- **About this exercise**
Nothing but an exact copy is wanted: the line with "histopathology image shows" and each line after it in the data below, last line included.

- **Available data**
★ ★ ★ ★

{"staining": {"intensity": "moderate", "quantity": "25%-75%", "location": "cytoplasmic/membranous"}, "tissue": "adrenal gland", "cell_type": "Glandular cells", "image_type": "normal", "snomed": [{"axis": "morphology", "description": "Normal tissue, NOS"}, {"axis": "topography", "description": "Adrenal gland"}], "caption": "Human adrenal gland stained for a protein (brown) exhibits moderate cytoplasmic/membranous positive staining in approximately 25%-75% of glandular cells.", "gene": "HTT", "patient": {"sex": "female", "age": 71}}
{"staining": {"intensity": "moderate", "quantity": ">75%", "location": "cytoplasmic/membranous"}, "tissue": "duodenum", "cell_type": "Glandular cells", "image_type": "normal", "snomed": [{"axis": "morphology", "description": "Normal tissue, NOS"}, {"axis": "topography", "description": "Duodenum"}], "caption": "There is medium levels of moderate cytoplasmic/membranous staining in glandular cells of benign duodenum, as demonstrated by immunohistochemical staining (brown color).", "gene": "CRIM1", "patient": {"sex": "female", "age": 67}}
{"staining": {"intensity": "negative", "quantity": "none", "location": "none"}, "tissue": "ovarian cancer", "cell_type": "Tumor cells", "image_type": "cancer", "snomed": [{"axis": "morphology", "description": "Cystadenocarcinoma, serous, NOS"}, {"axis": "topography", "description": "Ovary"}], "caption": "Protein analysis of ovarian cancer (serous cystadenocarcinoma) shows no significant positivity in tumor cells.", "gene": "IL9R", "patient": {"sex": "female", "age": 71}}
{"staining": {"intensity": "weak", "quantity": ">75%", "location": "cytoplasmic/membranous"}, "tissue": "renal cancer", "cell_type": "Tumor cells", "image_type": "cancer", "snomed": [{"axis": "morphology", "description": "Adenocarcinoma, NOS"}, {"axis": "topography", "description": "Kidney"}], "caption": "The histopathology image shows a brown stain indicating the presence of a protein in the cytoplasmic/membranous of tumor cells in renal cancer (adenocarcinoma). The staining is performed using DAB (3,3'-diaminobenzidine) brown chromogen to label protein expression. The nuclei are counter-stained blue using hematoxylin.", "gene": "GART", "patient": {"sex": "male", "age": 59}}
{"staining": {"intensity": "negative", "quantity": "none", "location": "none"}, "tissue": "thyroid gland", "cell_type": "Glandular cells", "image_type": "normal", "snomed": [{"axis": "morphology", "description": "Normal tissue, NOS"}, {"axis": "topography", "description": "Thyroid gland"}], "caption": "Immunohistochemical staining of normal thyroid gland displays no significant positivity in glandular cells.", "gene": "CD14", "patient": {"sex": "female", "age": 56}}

★ ★ ★ ★

- **Result below**
{"staining": {"intensity": "weak", "quantity": ">75%", "location": "cytoplasmic/membranous"}, "tissue": "renal cancer", "cell_type": "Tumor cells", "image_type": "cancer", "snomed": [{"axis": "morphology", "description": "Adenocarcinoma, NOS"}, {"axis": "topography", "description": "Kidney"}], "caption": "The histopathology image shows a brown stain indicating the presence of a protein in the cytoplasmic/membranous of tumor cells in renal cancer (adenocarcinoma). The staining is performed using DAB (3,3'-diaminobenzidine) brown chromogen to label protein expression. The nuclei are counter-stained blue using hematoxylin.", "gene": "GART", "patient": {"sex": "male", "age": 59}}
{"staining": {"intensity": "negative", "quantity": "none", "location": "none"}, "tissue": "thyroid gland", "cell_type": "Glandular cells", "image_type": "normal", "snomed": [{"axis": "morphology", "description": "Normal tissue, NOS"}, {"axis": "topography", "description": "Thyroid gland"}], "caption": "Immunohistochemical staining of normal thyroid gland displays no significant positivity in glandular cells.", "gene": "CD14", "patient": {"sex": "female", "age": 56}}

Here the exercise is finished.